Would the fry survive when released or will they be eaten?


----------



## Cichlid Man (Jan 19, 2005)

Best remove the female and place her in another tank. Once the female releases all the fry and has no further interest in them, she can go back with the others, though she will be very hungry as brooding females hardly eat anything when the have a mouth full of babes.


----------



## Georgia Peach (Sep 23, 2005)

nice set up


----------



## goodie (Sep 2, 2005)

Fry will get eaten. Some may make it others will not. The only way for all of them to make it is do what Cichlid Man said. I never bother with it. I just let nature take its course. I do feel bad when it happen though, especially when you see it happen. The females in my 75 have had multiple broods, but none have ever made it once they have been released.
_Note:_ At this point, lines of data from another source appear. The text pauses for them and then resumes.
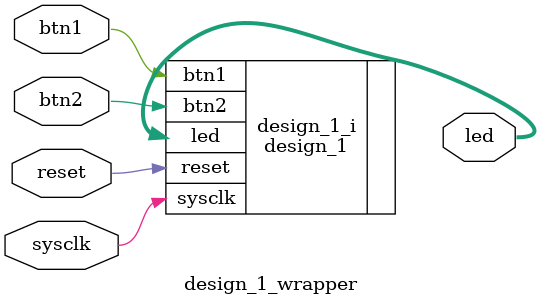
<source format=v>
`timescale 1 ps / 1 ps

module design_1_wrapper
   (btn1,
    btn2,
    led,
    reset,
    sysclk);
  input btn1;
  input btn2;
  output [3:0]led;
  input reset;
  input sysclk;

  wire btn1;
  wire btn2;
  wire [3:0]led;
  wire reset;
  wire sysclk;

  design_1 design_1_i
       (.btn1(btn1),
        .btn2(btn2),
        .led(led),
        .reset(reset),
        .sysclk(sysclk));
endmodule

</source>
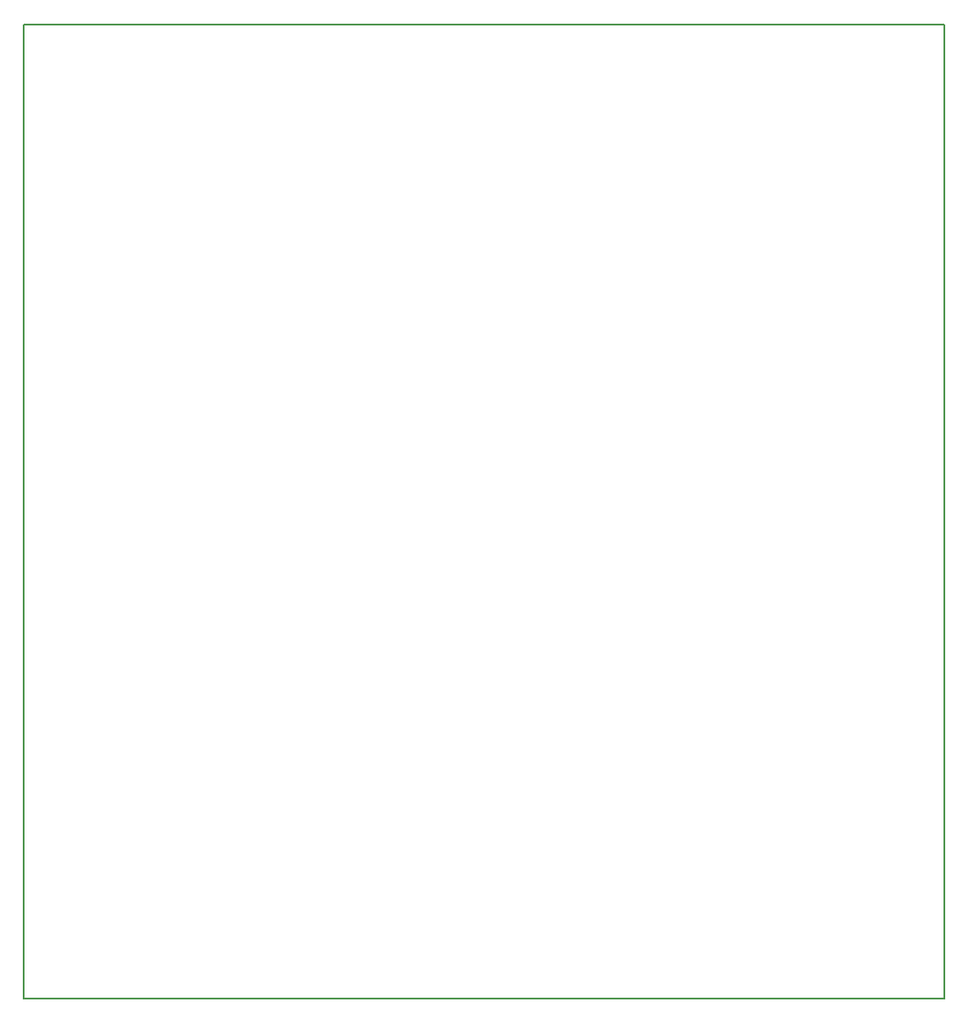
<source format=gbr>
G04 DipTrace 4.3.0.5*
G04 BoardOutline.gbr*
%MOIN*%
G04 #@! TF.FileFunction,Profile*
G04 #@! TF.Part,Single*
%ADD12C,0.005512*%
%FSLAX26Y26*%
G04*
G70*
G90*
G75*
G01*
G04 BoardOutline*
%LPD*%
X393700Y393700D2*
D12*
X3893700D1*
Y4093700D1*
X393700D1*
Y393700D1*
M02*

</source>
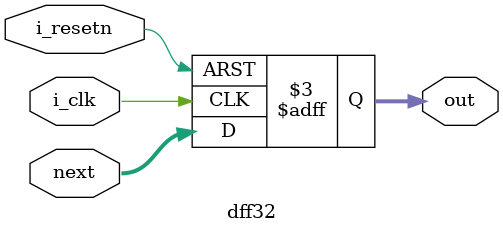
<source format=v>
module dff32(
    input wire i_clk, i_resetn,
    input wire [31:0] next,
    output reg [31:0] out
);
    
    always @(posedge i_clk or negedge i_resetn)
    begin
        if(!i_resetn)
            out <= 0;
        else
            out <= next;
    end
    
endmodule

</source>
They would have been hybrids anyway. If I was trying to breed fish then I would do all I could to keep them safe.


----------



## emc7 (Jul 23, 2005)

If you have another tank, take her out. If she releases in the big tank you'll get 0-4 fry surviving, In a brood tank you'll get 4-25. If the male looks like the fish in the link, but a little lighter, they could still be red zebras. There are strains with blue males and strains with red males, both have red females.


----------



## Fraser (Dec 5, 2005)

Well surprise surprise it seems like shes released them overnight 

I noticed straight away she had an empty mouth and she came swimming to the top immediately for food! It only took a few seconds to spot one of the fry hiding inside a rock with a network of small holes, the perfect hiding place 

I have no idea how many there are, but I think its unlikely theyre hybrids since theres a strong male of the same species (bought at the same time) in the tank. Surely she wouldnt breed with smaller inferior males of other species over him right?? 

I'd like to know the limitations of hybridisation. Is it only similar species which can successfully produce live offspring or can it be any two fish?


----------